Foto: Ministerio de Salud

¿Quién paga la crisis? Los y las trabajadores/as, directamente desde sus bolsillos. Los mismos bolsillos en los que las AFP meten sus manos, que son las manos dueñas de todo, o casi todo, vulnerando violentamente el derecho de miles de personas de la tercera edad a su acceso a la Salud. ¿Por qué ha habido tanta demora en tomar decisiones potentes que impidan el avance del COVID-19, en vez de ir adoptando medidas graduales según sea su expansión? ¿Dónde tiene puesto el foco el Gobierno, en el interés público o en el privado? ¿Existe acaso algún tipo de conflicto de intereses que pueda explicar esta negligente tardanza en implementar acciones, como una verdadera cuarentena total, que resguarden la salud y la vida de la población y no solo de algunos y algunas en determinadas comunas de Santiago o lugares en el país? ¿Sirve de algo haber decretado Toque de Queda para evitar el contacto social y, con ello, la propagación del contagio, si se sigue permitiendo al mismo tiempo, y por razones economicistas, que miles de personas sigan aglomerándose en las estaciones del Metro o en los paraderos del transporte público para ir a sus trabajos, por temor a dejar de percibir su pago a fin de mes? ¿Qué sentido de realidad tiene la recomendación de las autoridades de permanecer a más de un metro de distancia en situaciones como esa?
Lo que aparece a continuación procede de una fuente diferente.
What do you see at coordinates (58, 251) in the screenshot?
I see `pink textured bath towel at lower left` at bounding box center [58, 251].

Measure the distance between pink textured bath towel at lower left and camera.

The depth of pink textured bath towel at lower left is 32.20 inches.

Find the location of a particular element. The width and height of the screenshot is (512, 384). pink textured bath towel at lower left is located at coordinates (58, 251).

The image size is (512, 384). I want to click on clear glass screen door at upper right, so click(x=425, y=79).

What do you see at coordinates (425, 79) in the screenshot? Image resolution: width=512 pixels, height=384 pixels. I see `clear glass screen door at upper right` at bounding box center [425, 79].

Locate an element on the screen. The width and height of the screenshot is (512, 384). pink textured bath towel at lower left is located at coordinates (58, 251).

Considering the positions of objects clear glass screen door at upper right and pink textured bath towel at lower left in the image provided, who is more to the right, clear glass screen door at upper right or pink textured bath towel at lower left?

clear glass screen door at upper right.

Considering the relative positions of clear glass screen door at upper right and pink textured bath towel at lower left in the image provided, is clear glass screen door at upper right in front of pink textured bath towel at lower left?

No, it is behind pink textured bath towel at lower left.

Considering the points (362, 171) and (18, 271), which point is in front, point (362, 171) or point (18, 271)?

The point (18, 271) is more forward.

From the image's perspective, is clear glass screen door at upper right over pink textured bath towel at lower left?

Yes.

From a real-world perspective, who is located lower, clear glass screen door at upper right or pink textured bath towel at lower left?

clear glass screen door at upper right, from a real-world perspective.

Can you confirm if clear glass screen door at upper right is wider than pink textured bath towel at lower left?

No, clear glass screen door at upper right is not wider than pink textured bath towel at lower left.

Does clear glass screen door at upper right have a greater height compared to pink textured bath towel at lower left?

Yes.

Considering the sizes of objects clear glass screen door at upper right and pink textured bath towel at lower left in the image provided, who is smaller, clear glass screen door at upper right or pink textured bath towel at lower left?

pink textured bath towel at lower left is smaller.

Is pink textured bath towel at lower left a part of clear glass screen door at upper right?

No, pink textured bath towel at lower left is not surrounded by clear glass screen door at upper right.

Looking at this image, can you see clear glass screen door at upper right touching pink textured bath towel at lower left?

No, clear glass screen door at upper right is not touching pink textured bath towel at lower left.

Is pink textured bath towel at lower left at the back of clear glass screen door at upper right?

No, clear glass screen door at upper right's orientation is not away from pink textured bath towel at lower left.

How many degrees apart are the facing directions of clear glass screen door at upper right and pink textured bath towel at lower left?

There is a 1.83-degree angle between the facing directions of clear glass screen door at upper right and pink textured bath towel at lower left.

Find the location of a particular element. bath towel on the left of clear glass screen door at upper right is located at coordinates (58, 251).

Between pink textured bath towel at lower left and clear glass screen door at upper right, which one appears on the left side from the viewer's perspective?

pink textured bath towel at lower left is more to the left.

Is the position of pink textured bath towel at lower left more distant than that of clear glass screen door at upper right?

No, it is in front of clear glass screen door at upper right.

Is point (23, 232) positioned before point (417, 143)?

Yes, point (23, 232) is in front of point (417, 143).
El Gobierno no puede poner en la ciudadanía la responsabilidad de evitar el contagio de este virus, sin hacerse cargo de la suya, como es adoptar medidas potentes que frenen su avance, y no seguir esperando a ver si “muta y se pone buena persona”, como dijo hace unos días el ministro Jaime Mañalich, con un nivel de liviandad realmente escandaloso, y que nos permite comprender con profunda preocupación como dirigentas y dirigentes gremiales de la Salud Pública, el escaso nivel de seriedad con la que quienes son responsables del cuidado de la vida de la población se están tomando el tema. Las decisiones graduales sólo permiten que el COVID-19 se siga expandiendo rápidamente, con las pérdidas de vidas que ello implica. Hasta ahora, sin embargo, ello parece ser un costo marginal para el cálculo económico de los expertos, para quienes las pérdidas monetarias tienen un valor mayor que el de las pérdidas humanas. La lógica del “costo-beneficio”, que sacrifica derechos para asegurar privilegios.    

La llegada y propagación del COVID-19 en nuestro país ha dejado en evidencia, una vez más, las poderosas razones por las cuales es necesario un cambio profundo en nuestro modelo de desarrollo social, y en el cual la derrota de la enfermedad mayor, como este neoliberalismo, resulta vital para la Salud Pública de nuestro país y de los millones de chilenas y chilenos que se atienden en ella.